All because a bunch of theatre dorks spun a yarn, and spun it well.
Re-Animator isn’t for everyone. Loving it as I do, it’s one of the things I can instantly admit about it. It’s not a “casual” experience by any standards. It’s squishy and it’s mean and it has a few moments in it sure to shock a Wine Mom into a coma. But it’s a movie that will always hold a special place in my heart because it finally gave ME a special place in Horror.

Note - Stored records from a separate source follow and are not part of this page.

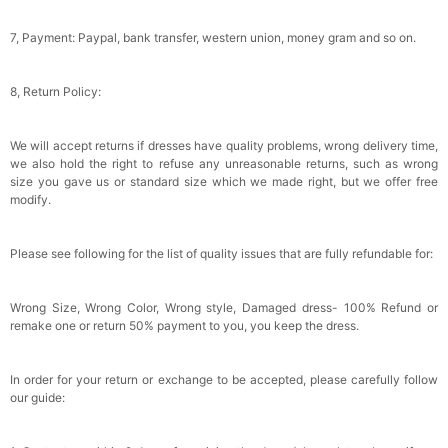
Gifts Evening Dress Shawl
$29.99
FREE
Add
1
more item to unlock in your cart
7, Payment: Paypal, bank transfer, western union, money gram and so on.
8, Return Policy:
We will accept returns if dresses have quality problems, wrong delivery time,
we also hold the right to refuse any unreasonable returns, such as wrong
size you gave us or standard size which we made right, but we offer free
modify.
Please see following for the list of quality issues that are fully refundable for:
Wrong Size, Wrong Color, Wrong style, Damaged dress- 100% Refund or
remake one or return 50% payment to you, you keep the dress.
In order for your return or exchange to be accepted, please carefully follow
our guide:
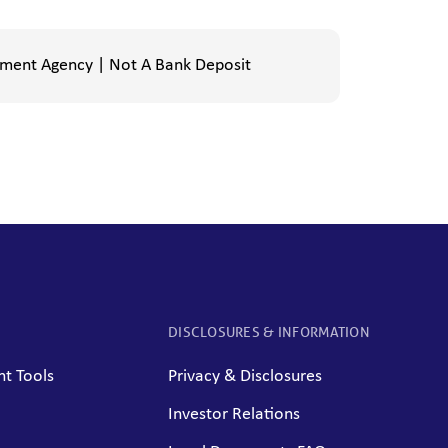
nment Agency | Not A Bank Deposit
DISCLOSURES & INFORMATION
t Tools
Privacy & Disclosures
Investor Relations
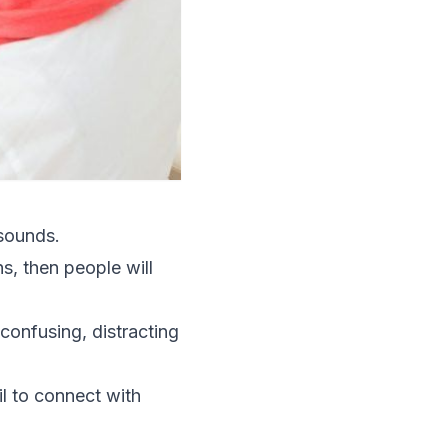
 sounds.
s, then people will
 confusing, distracting
il to connect with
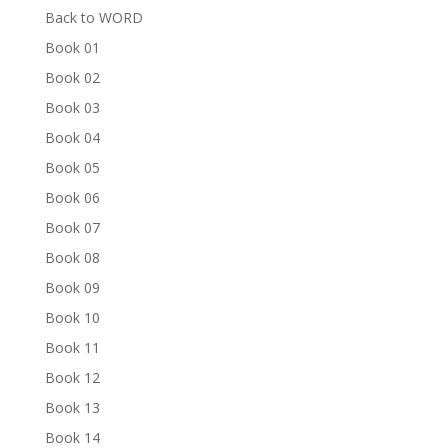
Back to WORD
Book 01
Book 02
Book 03
Book 04
Book 05
Book 06
Book 07
Book 08
Book 09
Book 10
Book 11
Book 12
Book 13
Book 14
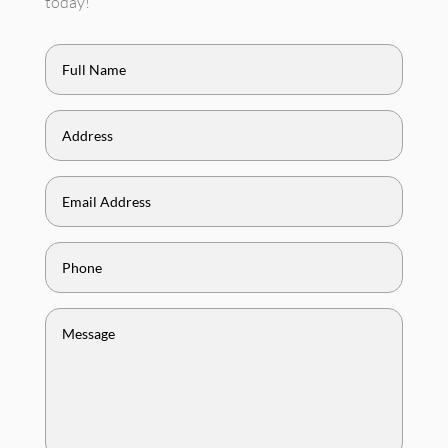
today!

With irreverence, gallons of fake blood, and a truly game cast and crew, Re-Animator finally provided me my own perfect Horror experience. It showed me how and why people found this fun because it finally let ME have fun with it. I know it’s not for everybody, but it’s certainly for me.
I thank Jeffery Combs for that. I thank Barbara Crampton for that. But most of all, I thank Stuart Gordon for that. For showing that horror didn’t have to be needlessly cruel to be scary and didn’t have to sacrifice realism or humor for any of the blood. That horror could be theatrical and still be effective. That broadness didn’t always mean badness.
That’s why I can take weird looks when I say “Re-Animator is one of my favorite movies”. Because I know that underneath all the gore and the Day-Glo serum and casual nudity there is a movie worth more than just the sum of its parts.
It gives me, like Dr. Hans Gruber…LIFE!